TSTC Culinary Student Uses Family Experiences to Create in the Kitchen

(WACO) – Shawnthena Burks can literally use the farm-to-table concept made popular these days in the culinary world.

Burks, 32, can slaughter cows and hogs, shell purple hull peas straight from the garden and use fresh peaches to top a tasty dessert.

Burks, who will graduate in August with an Associate of Applied Science degree in Culinary Arts at Texas State Technical College in Waco, credits her upbringing for making her the cook she is today.

She grew up on family land in Sandy in Limestone County as a self-described country girl. She had always been good with her hands, whether it was braiding hair or creating crafts.

“You saw cows, donkeys and grasshoppers,” she said. “I didn’t have cable.”

She spent a lot of time with her grandfather, Taylor Reed, who taught her how to make fresh pork sausage, butter and pork cracklings.

Her mother, Margaret Burks, taught her a lot about cooking while working two jobs. Burks and her mother would often pick and prepare vegetables from their garden.

“We would have a full family meal – a protein, three fresh vegetables, bread and tea each day,” Burks said. “My mother was always in the kitchen.”

She graduated in 2002 from Mexia High School and was active in the DECA club.

And the older she got, the more she developed a talent for baking cakes.

“When she did let me in the kitchen, my mother was impressed,” Burks said. “Food and family is everything.”

After high school, Burks had an automobile accident and said she did not know what to do with her life. But in 2012, she realized the profession she needed to pursue after making two wedding cakes.

“I think I reached a plateau of what I wanted to do in my life,” she said. “I was 27.”

She researched TSTC and learned about its Culinary Arts program. She visited the campus and talked to staff members who helped ease her way into technical college life.

“My faith is what put me here,” she said. “I asked God what I could do that I was overlooking and something my family could benefit from.”

Burks cited TSTC’s Chef Martin Ellenberger and Chef Len Pawelek as having pushed her hard in the Culinary Arts program.

Pawelek said Burks was ahead of her time in using vegetables and meat as fresh as possible in her dishes.

“She is way ahead of the curve in what the industry is coming back to,” he said. “I think she’s very respectful and passionate about what she does. She shows up and has a great attitude.”

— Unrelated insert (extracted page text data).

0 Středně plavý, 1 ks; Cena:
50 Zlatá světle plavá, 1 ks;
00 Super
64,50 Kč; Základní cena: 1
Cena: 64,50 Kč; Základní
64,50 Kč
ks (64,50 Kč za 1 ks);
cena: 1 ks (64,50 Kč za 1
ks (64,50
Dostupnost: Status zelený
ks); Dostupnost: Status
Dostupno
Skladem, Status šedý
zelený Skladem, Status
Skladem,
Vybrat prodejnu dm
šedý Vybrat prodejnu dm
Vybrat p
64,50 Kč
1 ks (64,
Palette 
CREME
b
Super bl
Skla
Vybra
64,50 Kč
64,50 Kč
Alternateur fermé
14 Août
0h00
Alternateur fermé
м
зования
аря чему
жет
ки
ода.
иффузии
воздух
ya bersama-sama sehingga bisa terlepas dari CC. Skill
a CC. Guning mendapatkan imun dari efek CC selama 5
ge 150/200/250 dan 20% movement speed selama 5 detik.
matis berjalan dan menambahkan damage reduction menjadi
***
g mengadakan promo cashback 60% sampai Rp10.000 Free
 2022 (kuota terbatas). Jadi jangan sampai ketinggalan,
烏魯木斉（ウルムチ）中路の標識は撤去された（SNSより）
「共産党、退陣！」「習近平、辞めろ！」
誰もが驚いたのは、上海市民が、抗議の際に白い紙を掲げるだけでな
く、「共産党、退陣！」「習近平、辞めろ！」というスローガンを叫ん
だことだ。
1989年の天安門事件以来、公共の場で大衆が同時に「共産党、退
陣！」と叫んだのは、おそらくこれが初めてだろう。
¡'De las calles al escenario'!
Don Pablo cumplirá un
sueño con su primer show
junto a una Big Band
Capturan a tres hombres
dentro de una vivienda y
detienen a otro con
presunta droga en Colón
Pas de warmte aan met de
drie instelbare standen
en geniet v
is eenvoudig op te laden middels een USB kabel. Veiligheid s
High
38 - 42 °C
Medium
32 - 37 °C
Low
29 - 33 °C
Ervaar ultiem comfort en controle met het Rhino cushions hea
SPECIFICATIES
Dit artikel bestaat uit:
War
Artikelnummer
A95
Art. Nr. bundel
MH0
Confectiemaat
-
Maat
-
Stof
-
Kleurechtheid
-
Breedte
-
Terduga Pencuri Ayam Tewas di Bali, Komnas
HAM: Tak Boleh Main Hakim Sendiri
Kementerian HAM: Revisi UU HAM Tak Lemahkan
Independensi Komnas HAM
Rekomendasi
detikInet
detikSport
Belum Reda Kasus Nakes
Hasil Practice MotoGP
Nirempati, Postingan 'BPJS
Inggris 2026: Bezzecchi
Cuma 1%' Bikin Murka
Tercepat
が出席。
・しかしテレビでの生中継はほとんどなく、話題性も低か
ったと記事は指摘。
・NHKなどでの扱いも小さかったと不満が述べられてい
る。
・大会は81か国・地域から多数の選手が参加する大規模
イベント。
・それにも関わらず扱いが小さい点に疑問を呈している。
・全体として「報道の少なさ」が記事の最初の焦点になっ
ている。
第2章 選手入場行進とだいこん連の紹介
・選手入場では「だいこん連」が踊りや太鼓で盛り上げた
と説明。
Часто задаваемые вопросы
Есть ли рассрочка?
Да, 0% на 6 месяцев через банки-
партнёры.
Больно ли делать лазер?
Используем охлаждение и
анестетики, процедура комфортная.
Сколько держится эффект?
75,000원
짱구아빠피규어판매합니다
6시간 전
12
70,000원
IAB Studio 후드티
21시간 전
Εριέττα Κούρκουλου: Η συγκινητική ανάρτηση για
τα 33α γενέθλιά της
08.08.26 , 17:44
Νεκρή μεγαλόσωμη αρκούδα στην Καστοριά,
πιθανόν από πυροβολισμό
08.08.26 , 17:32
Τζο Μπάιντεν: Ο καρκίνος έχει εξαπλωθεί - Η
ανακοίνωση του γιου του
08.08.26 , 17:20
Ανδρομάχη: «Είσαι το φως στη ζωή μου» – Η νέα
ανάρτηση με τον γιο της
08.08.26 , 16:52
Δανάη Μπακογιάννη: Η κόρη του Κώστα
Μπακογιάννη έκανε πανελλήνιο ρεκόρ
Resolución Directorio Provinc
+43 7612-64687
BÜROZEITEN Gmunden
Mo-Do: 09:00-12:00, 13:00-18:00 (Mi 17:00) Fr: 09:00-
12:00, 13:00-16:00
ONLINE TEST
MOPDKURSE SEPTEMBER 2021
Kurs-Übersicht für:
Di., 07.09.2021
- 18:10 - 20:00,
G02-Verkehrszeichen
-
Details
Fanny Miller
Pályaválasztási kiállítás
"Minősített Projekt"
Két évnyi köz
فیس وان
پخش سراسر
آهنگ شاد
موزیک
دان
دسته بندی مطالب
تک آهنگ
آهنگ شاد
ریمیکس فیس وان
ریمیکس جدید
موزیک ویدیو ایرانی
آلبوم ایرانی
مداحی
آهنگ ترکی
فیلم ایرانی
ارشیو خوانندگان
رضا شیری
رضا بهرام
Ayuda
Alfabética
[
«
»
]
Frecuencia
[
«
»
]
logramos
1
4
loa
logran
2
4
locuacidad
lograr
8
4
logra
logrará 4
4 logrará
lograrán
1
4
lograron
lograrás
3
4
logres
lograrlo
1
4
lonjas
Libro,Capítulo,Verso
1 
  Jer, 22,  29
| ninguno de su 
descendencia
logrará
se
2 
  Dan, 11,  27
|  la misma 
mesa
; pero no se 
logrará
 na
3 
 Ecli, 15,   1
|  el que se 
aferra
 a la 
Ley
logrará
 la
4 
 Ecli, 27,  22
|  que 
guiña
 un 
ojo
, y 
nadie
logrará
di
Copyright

Burks already has a job working at Rio Brazos Fine Custom Cuisine in Waco where she will be working with catering, a food truck and food preparation.

In the fall, Burks will begin work on an Associate of Applied Science degree in Web Design and Development Technology at TSTC in Waco. Her goal is to maintain her own web site for the catering business she wants to open one day.

“If I can keep following the path where every door has been open for me and build something big, I want to give back,” she said. “I want to have jobs open for good people.”

Summer commencement for TSTC campuses in Waco, North Texas, Williamson County and Fort Bend County is at 6:30 p.m. on Friday, Aug. 19, at the Waco Convention Center on Washington Avenue.